Maine Secretary of State

Why Maine’s election can’t be ‘rigged’

Dunlap discusses upcoming election at meeting in Newcastle
Wed, 10/26/2016 - 11:00am

At a Rotary breakfast meeting on Oct. 25, Maine Secretary of State Matthew Dunlap reassured the audience that Maine’s election is safe.

At the meeting at Newcastle’s Second Congregational Church, Dunlap said Maine has a long history of little to no election fraud. There is a small chance that a person might be registered to vote in two towns, but Dunlap said he has never seen that happen. The most likely scenario would involve people who are registered to vote in one location to vote in a spring election, but change residences before the fall election. This could happen with students, he said, or possibly older people who move to warmer climates in the fall. It would take some effort on the part of the voter, since one of the votes would have to be absentee, and the voter would know that he or she was doing something wrong.

However, he reiterated that he had never seen it happen during any of his nearly four terms in office, with one exception, and that voter was simply unclear on the process. “Sometimes people have concerns that people vote numerous times if they have registered in multiple places, but we haven’t seen that happen in over ten years of watching for it,” he said.

The notion that people would vote in someone else’s name, however, he discounted. The voter needs too much information, such as the exact street address and the full name of the person he or she was trying to impersonate.

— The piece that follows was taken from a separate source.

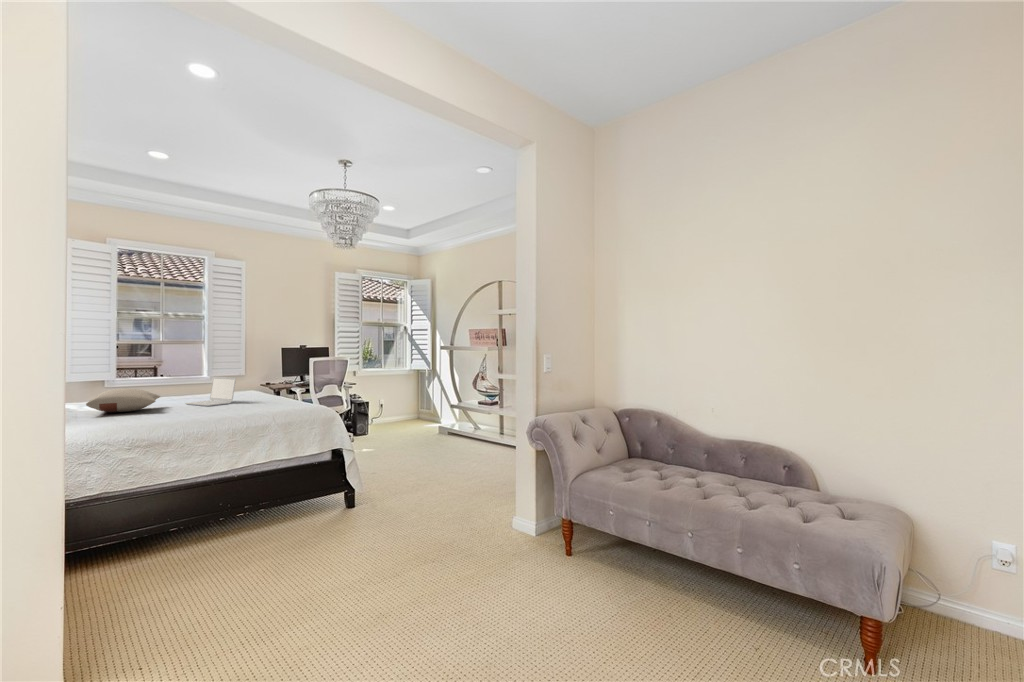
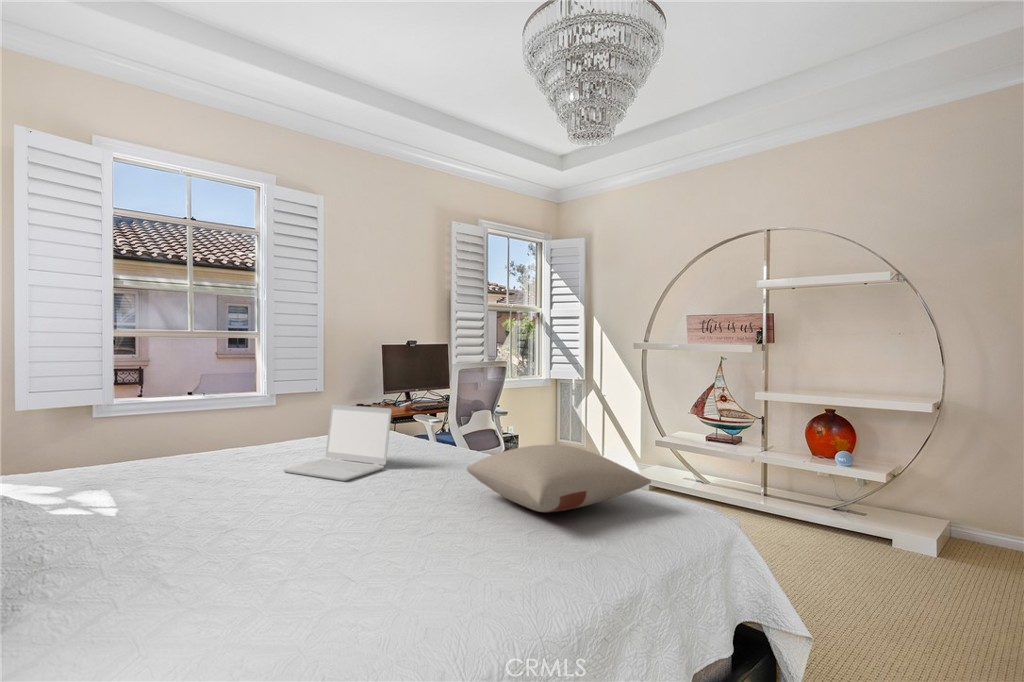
pillow: present [86,389,160,412] -> present [467,445,651,512]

And, Dunlap said, local officials take their electoral jobs very seriously. City and town clerks recruit local people to oversee the election. In many of Maine’s smaller towns and cities, most voters are well-known to someone in the polling place. After the ballots are cast, they are only counted after the polls close and when members of all parties can observe the tally. Dunlap said no voting in Maine is done via the internet, so there is no potential for hacking to occur. Because Maine has a paper ballot system, recounts can happen if there are any questions.

The kind of “rigging” being alleged by some in national politics would require a massive conspiracy involving tens of thousands of poll workers from both parties, Dunlap said. “In reality, that just doesn’t happen,” he said. “In Maine, your vote counts.”